The second part happened out in New York. I went to a conference where I learned about sensory immersive theater. I also learned that there were disability theaters for adults across the nation. I had a very strong feeling about starting one in Milwaukee.

The third thing was just that, when you do look around the theater community, there’s an expectation of what it should look like. At that point in time of my life, I was like, “Well, why does it have to look like this? Why can’t it look like something else?” So, I talked to my husband, and he encouraged me to quit my job and start the company. We did it on a wing and a prayer. It has been thriving ever since. 

Participants in a play shoot off bubbles
Clayton Morti (left) and Jack Allen (right) participate in the play “SHINE!” during the Milwaukee music festival Summerfest in 2022. Photo by Steve Italiano and courtesy Katie Cummings

KAK: Fast forward to the spring. Along comes the Ruth Grant Foundation, awarding Pink Umbrella Theatre Company this grant. What was going through your mind when you learned that you had won this award?

KC: The initial response was just the sudden sense of overwhelm. … There was just such a sense of validation within the community in which we work that I still get a little teary and overwhelmed when I think about the potential for where this funding is going to take them and take this company.

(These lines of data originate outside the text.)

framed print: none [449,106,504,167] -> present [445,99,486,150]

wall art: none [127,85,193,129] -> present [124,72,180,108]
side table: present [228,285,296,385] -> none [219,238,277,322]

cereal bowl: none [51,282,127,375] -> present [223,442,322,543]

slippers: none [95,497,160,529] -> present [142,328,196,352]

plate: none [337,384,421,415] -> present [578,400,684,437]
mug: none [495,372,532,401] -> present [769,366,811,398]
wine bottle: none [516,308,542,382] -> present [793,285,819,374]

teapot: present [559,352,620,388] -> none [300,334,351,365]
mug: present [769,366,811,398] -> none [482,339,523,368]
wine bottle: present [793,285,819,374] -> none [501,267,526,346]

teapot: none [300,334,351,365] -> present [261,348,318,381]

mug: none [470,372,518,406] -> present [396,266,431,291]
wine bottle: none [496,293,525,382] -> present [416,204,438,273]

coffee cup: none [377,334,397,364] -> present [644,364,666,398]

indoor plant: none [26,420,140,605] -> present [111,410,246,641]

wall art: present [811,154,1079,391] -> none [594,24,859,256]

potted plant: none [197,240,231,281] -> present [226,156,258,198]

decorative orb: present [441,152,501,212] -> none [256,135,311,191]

KAK: How does your theater company choose plays that are inclusive of artists with a wide range of disabilities?

KC: We take all disabilities. There are theater companies across the nation that focus on one disability or another. We really have grown just by word of mouth. We are the first professional theater company in Milwaukee to pay actors and artists who identify with a disability and really focus our work on that. 

We have found that by listening to the adults who identify with disabilities, they shared with us initially that their stories were not heard, and that the traditional theater canon of Shakespeare and musical theater … those kinds of things were not really written for their brains and bodies.

We actually write all of our own shows. We do that by hiring playwrights who identify with a disability or pairing disabled playwrights up with a typically developing or neurotypical human.

Alayna Perry performs in the play "Bizarre Intrusive Thoughts" in 2024. Photo courtesy Katie Cummings
Alayna Perry performs in the play “Bizarre Intrusive Thoughts” in 2024. Photo courtesy Katie Cummings

KAK: That’s what stood out to me about your theater company. You have this collection of guest artists working with the company and bringing all of their thoughts and creativity. What impact does that have overall in the theater company?

KC: People feel heard. They feel seen. 

I had a conversation with an actor recently. She works in a wide variety of companies and she mentioned to me after rehearsal one evening that this is the first time she felt that she didn’t have to mask her emotional disability. She could just be herself in the rehearsal room. And it made her feel like she was able to be a better actor, because she was able to be not only vulnerable on stage and share the story, but just in rehearsals. She didn’t have to pretend to be something that she wasn’t, which is a recurring theme with a lot of actors and artists with disabilities. 

They’ve (told) me over the course of the past five years that they don’t have to hide who they are when they hang out with us. That’s incredibly important and an incredible compliment to how we approach our work.